O homem sem cafundó

Era um menino quieto, de fala mansa. Obsequioso com os mais velhos, tímido com os maiores e das meninas tinha verdadeiro pavor. Não sabia fazer muitas amizades, acho que desde sempre tive medo de perder o que era querido. Restava-me a reclusão. Refugiava-me, sempre que possível, em meu cafundozinho, lá onde minha cidade acabava e começava o mato. Mas antes do matagal havia uma vasta área desmatada, esperando o progresso que estava chegando. Algumas vezes, eu lá quieto, pensando e matutando sobre o tudo e o nada, e já vinham elas, as máquinas, terraplanando e removendo entulho ao longe. Cada vez que passava por lá, sentia que elas chegavam mais perto. No fundo eu sabia que meu refúgio seria destruído em breve. Eu me sentava em um morrinho do terreno e observava a mata ao fundo, mastigando invariavelmente um pedaço de capim. Aprendi ali que pensar é penoso. Meu cafundó foi onde lapidei a capacidade de refletir. Pensei, planejei toda a minha vida nele. Às vezes, estava a tempestade se armando, mas eu não arredava pé. Continuava pensando, continuava lá. As máquinas, afinal, também ficavam trabalhando, desafiando a tormenta que se aproximava rápido. Certo dia, cheguei à casa todo molhado, encharcado da chuva. E minha avó perguntou, com aquele ar mistura de indignação e dúvida:
– mas menino, onde é que tu andavas?
E eu, inadvertidamente honesto, dizia:
– ah vó, lá nos cafundó.

Mudei-me e não acompanhei a destruição do meu cafundó. Então, um dia, anos depois, em uma visita ao acaso, passei pelo emaranhado de prédios e lembrei-me de que ele ficava alí, bem debaixo da entrada principal do shopping center.

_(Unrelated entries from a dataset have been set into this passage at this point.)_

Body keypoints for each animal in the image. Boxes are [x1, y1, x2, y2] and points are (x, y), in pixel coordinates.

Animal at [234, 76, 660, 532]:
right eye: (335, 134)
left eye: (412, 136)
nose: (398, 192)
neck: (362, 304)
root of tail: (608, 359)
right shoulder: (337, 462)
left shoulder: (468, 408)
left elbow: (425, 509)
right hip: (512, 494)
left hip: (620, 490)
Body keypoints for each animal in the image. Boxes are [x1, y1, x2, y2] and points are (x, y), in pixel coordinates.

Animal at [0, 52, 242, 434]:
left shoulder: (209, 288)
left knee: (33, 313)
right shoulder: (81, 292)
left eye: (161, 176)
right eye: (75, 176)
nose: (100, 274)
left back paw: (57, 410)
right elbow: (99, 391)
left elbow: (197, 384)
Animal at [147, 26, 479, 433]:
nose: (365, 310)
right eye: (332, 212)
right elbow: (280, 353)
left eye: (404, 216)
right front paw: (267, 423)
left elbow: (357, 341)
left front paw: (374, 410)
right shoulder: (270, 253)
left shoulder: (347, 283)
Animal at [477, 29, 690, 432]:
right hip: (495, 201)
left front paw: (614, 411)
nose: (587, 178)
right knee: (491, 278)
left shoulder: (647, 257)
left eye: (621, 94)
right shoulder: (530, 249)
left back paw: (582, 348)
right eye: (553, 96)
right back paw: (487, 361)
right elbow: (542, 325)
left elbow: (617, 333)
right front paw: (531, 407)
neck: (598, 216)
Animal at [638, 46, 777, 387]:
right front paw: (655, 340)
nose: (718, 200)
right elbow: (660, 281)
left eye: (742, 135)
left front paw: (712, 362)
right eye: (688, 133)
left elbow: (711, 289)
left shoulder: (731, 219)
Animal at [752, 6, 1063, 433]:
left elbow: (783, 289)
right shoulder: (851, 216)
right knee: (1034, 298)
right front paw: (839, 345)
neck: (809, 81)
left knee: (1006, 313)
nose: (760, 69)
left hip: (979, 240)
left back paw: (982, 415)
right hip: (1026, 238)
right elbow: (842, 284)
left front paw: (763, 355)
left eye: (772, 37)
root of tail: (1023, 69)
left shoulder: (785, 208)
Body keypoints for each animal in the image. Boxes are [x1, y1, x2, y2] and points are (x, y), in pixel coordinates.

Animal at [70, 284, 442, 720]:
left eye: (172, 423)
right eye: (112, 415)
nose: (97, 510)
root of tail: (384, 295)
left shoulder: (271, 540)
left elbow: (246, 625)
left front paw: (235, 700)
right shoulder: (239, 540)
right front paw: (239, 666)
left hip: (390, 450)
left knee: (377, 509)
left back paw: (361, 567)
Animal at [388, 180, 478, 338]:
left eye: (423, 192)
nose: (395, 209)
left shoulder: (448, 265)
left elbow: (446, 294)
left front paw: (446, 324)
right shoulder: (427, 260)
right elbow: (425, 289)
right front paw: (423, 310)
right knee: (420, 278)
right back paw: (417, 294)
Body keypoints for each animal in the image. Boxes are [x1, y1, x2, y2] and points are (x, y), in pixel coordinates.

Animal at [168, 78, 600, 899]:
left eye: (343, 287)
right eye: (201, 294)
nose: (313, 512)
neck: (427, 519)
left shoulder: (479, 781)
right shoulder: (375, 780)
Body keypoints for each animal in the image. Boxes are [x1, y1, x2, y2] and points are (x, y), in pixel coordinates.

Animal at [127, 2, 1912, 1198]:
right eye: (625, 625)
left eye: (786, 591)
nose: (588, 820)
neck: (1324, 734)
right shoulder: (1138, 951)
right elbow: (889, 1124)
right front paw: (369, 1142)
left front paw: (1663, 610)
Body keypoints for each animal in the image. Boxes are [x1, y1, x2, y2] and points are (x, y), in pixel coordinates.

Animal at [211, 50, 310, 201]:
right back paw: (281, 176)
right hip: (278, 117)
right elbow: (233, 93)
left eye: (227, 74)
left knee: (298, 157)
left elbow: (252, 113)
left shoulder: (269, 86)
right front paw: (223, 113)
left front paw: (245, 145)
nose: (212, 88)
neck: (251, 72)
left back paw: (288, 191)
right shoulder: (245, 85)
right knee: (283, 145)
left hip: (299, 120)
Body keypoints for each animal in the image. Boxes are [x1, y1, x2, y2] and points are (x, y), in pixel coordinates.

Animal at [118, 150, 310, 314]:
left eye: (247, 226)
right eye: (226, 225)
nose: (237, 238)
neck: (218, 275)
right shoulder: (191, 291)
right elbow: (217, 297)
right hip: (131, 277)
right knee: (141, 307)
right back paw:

Constatei que agora sou um homem sem seu cafundó. E um homem sem cafundó é um homem sem âncora. Só quero agora me iludir pensando que tudo o que lá passou pela minha cabeça, tudo o que eu lá planejei ainda navega perdido em recônditos inexpugnáveis de minha memória. Recuso-me a acreditar que tenha sido destruído junto com o meu cafundó.